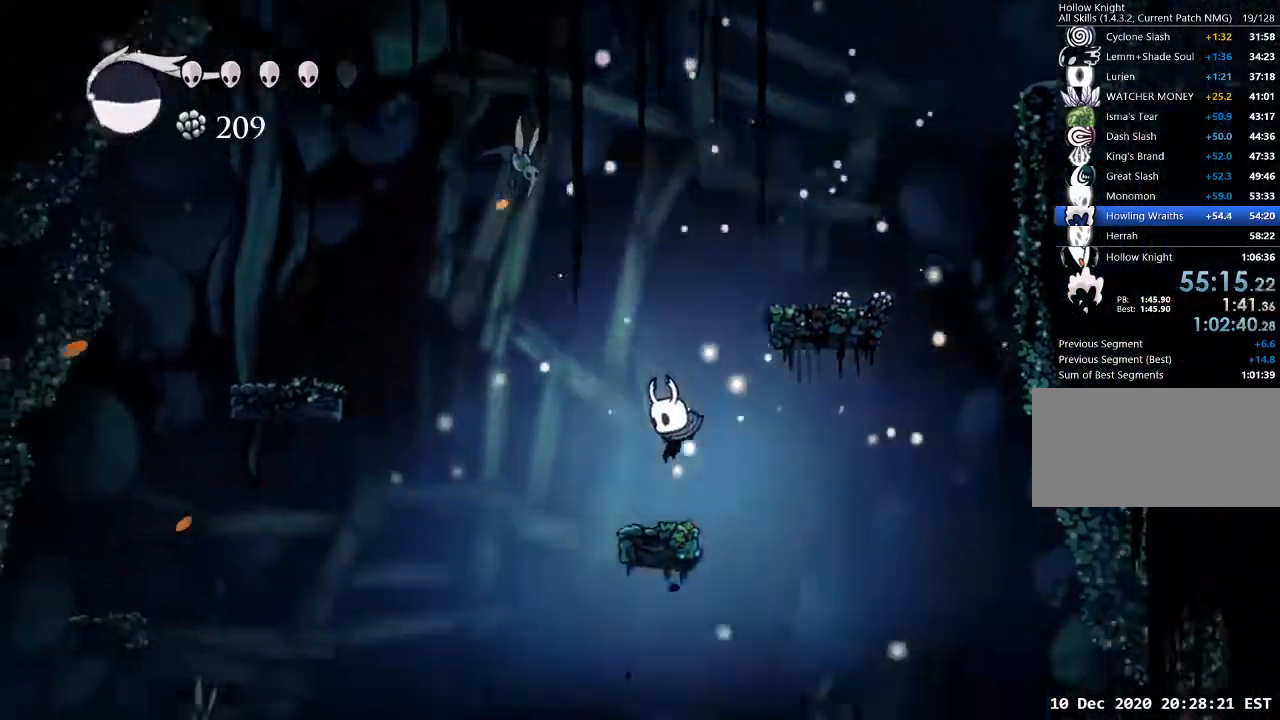
{"keys": ["jump"], "events": [[167, "jump", "down"]]}
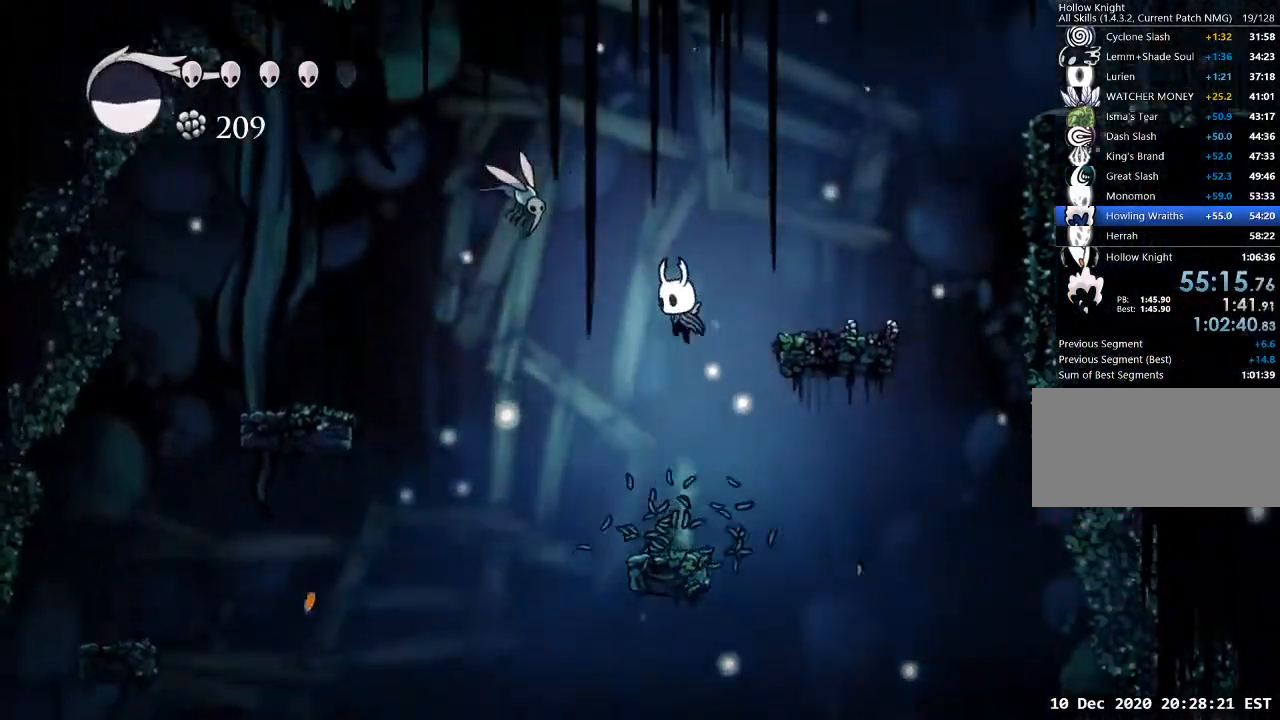
{"keys": ["a"], "events": [[133, "a", "down"], [167, "cast", "down"], [167, "jump", "up"], [233, "a", "up"], [267, "cast", "up"], [367, "a", "down"]]}
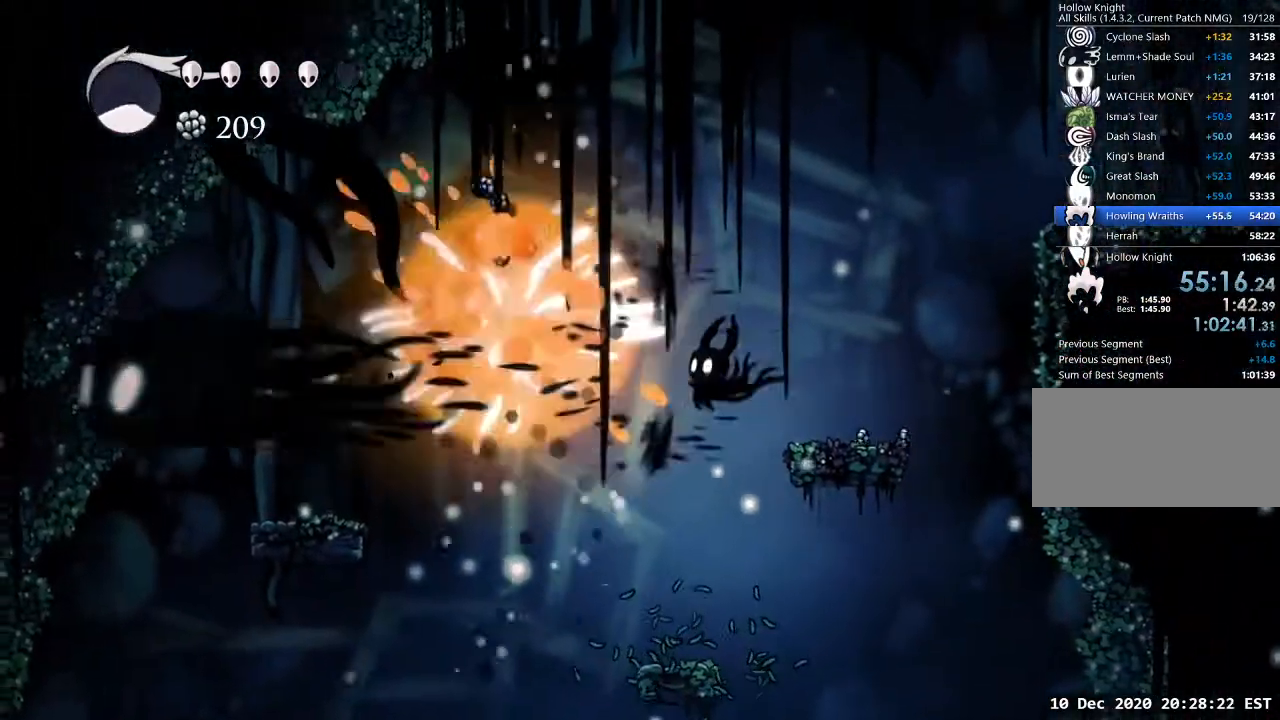
{"keys": ["a", "dash"], "events": [[467, "dash", "down"]]}
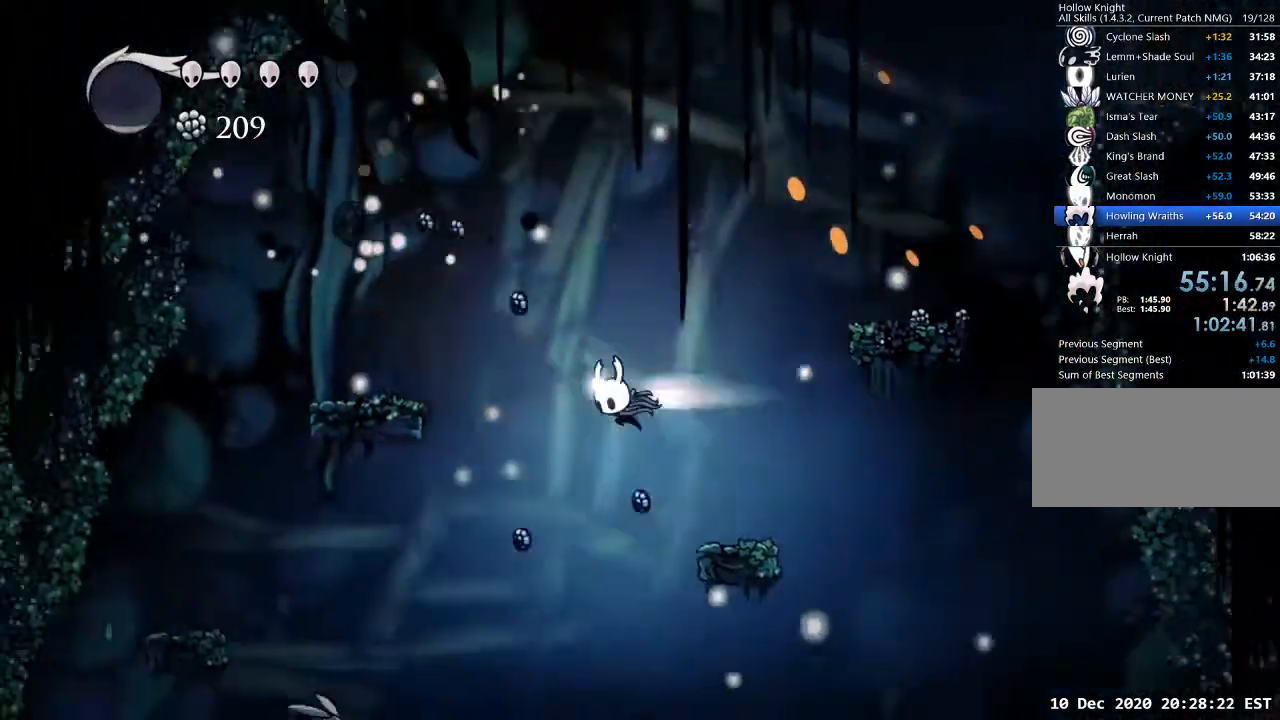
{"keys": ["s"], "events": [[67, "dash", "up"], [100, "a", "up"], [300, "d", "down"], [400, "s", "down"], [433, "d", "up"]]}
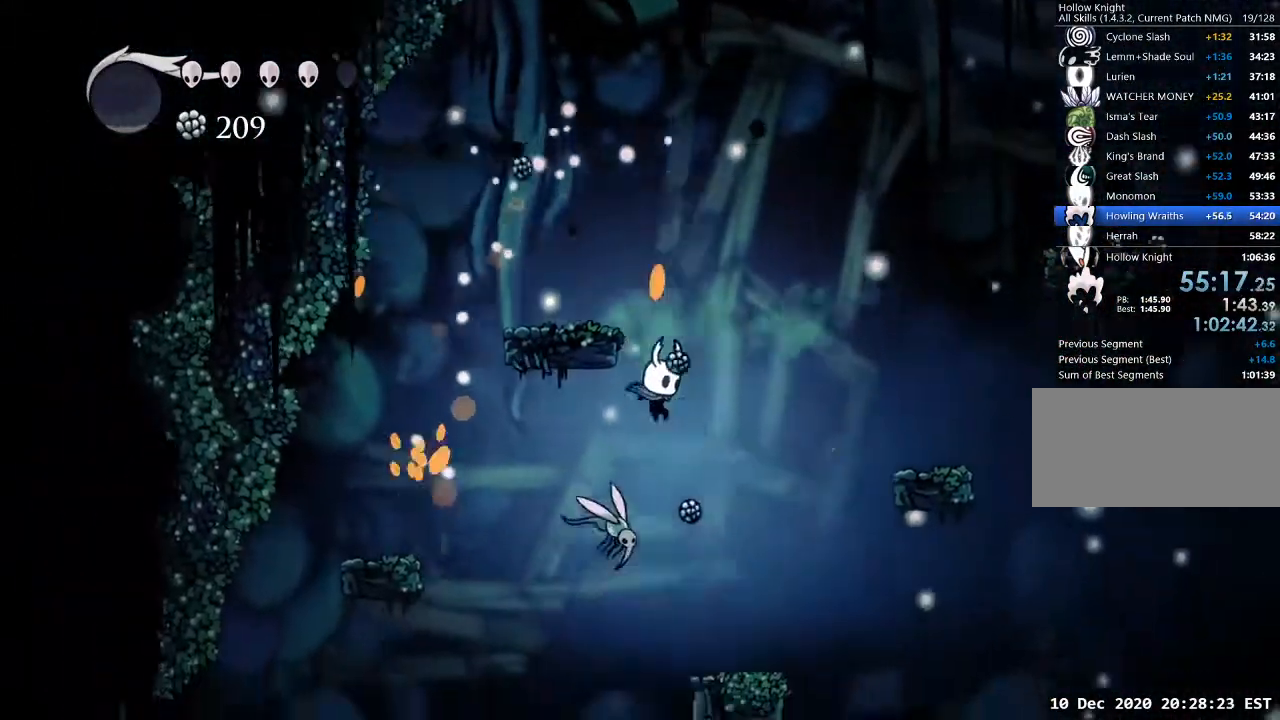
{"keys": ["s"], "events": [[33, "nail", "down"], [67, "nail", "up"]]}
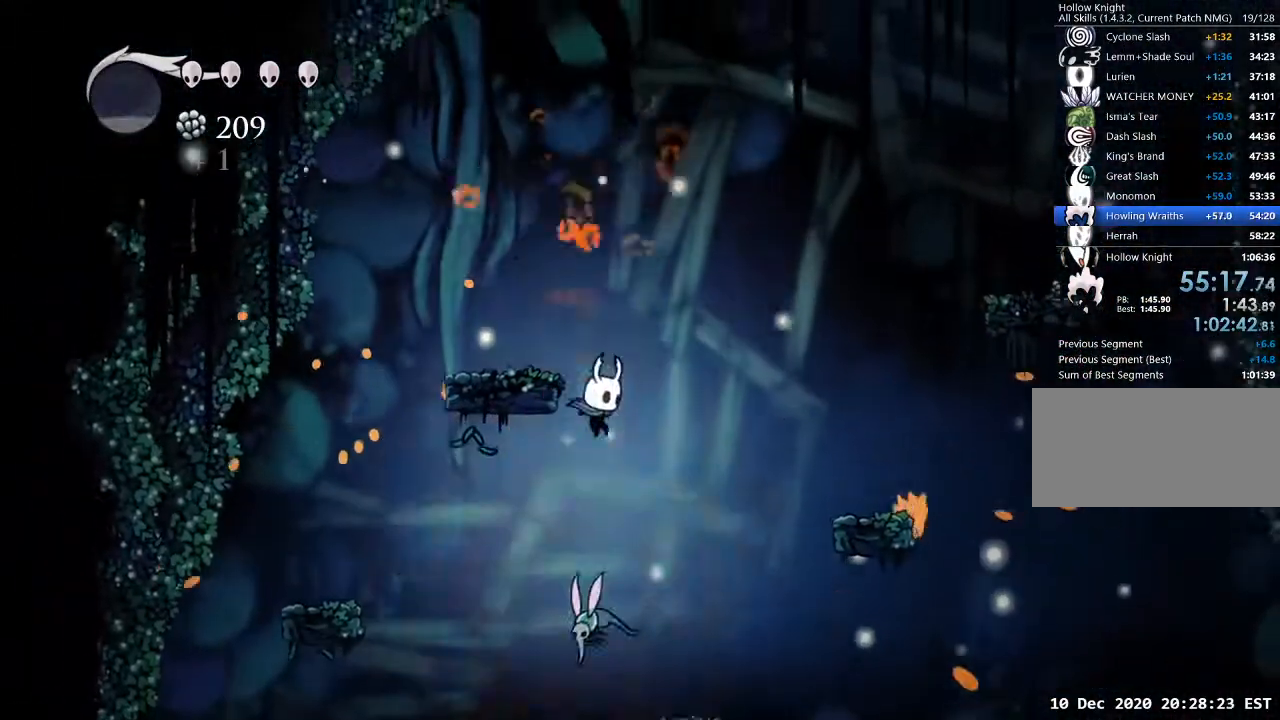
{"keys": ["s"], "events": [[67, "d", "down"], [67, "nail", "down"], [100, "d", "up"], [133, "nail", "up"]]}
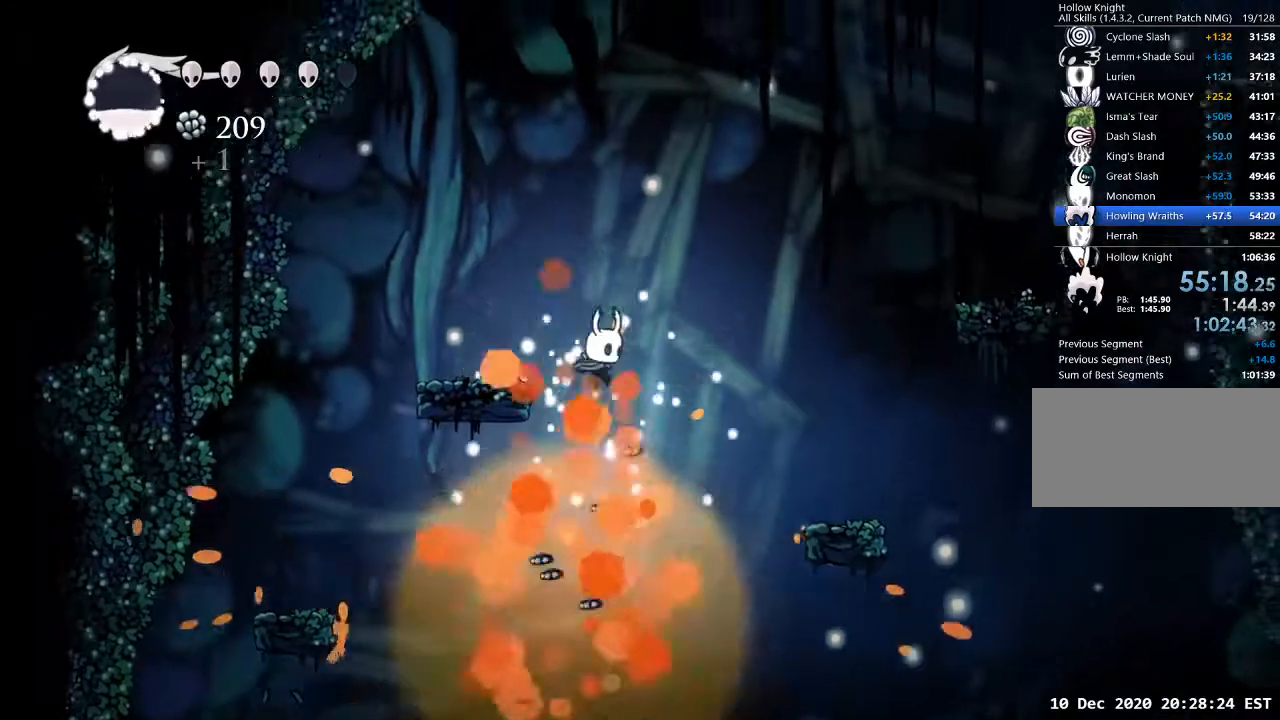
{"keys": [], "events": [[100, "d", "down"], [100, "s", "up"], [267, "d", "up"]]}
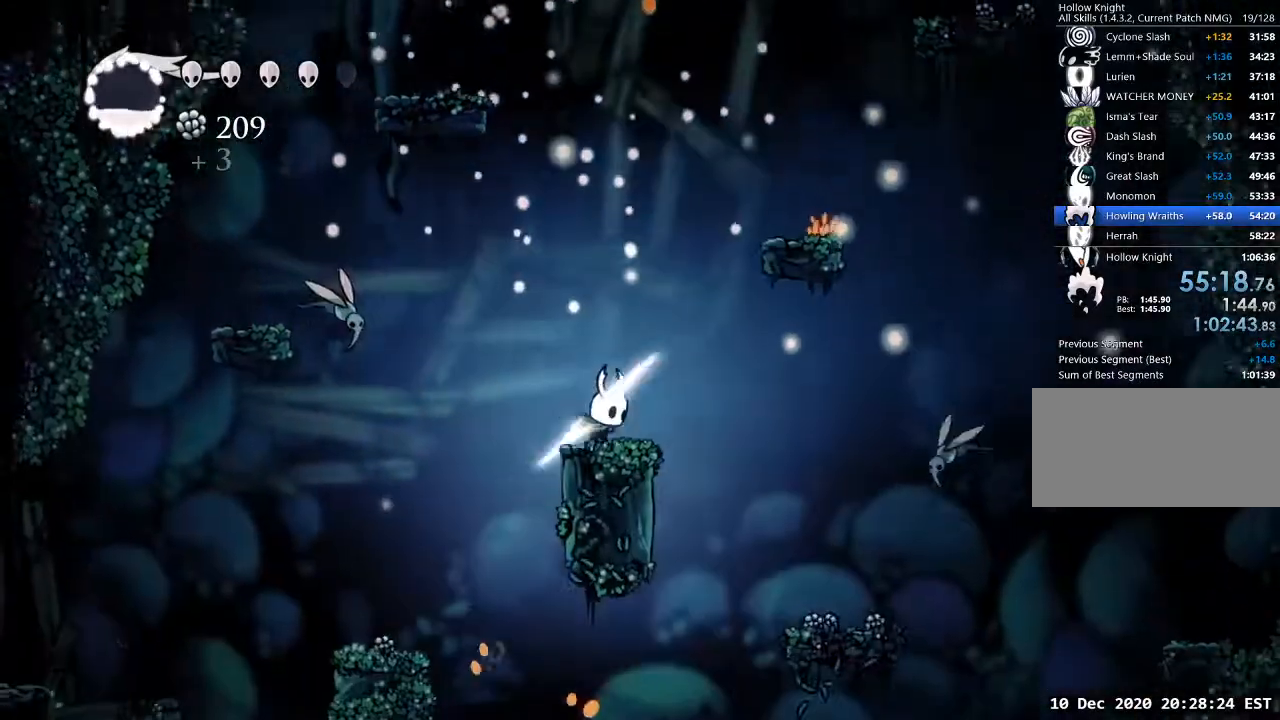
{"keys": [], "events": []}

* **EXERCISE DIRECTIONS**:
For this exercise, transcribe the data above line by line, exactly, with pictures omitted.

* **WRITTEN REPLY**:
{"keys": ["jump"], "events": [[167, "jump", "down"]]}
{"keys": ["a"], "events": [[133, "a", "down"], [167, "cast", "down"], [167, "jump", "up"], [233, "a", "up"], [267, "cast", "up"], [367, "a", "down"]]}
{"keys": ["a", "dash"], "events": [[467, "dash", "down"]]}
{"keys": ["s"], "events": [[67, "dash", "up"], [100, "a", "up"], [300, "d", "down"], [400, "s", "down"], [433, "d", "up"]]}
{"keys": ["s"], "events": [[33, "nail", "down"], [67, "nail", "up"]]}
{"keys": ["s"], "events": [[67, "d", "down"], [67, "nail", "down"], [100, "d", "up"], [133, "nail", "up"]]}
{"keys": [], "events": [[100, "d", "down"], [100, "s", "up"], [267, "d", "up"]]}
{"keys": [], "events": []}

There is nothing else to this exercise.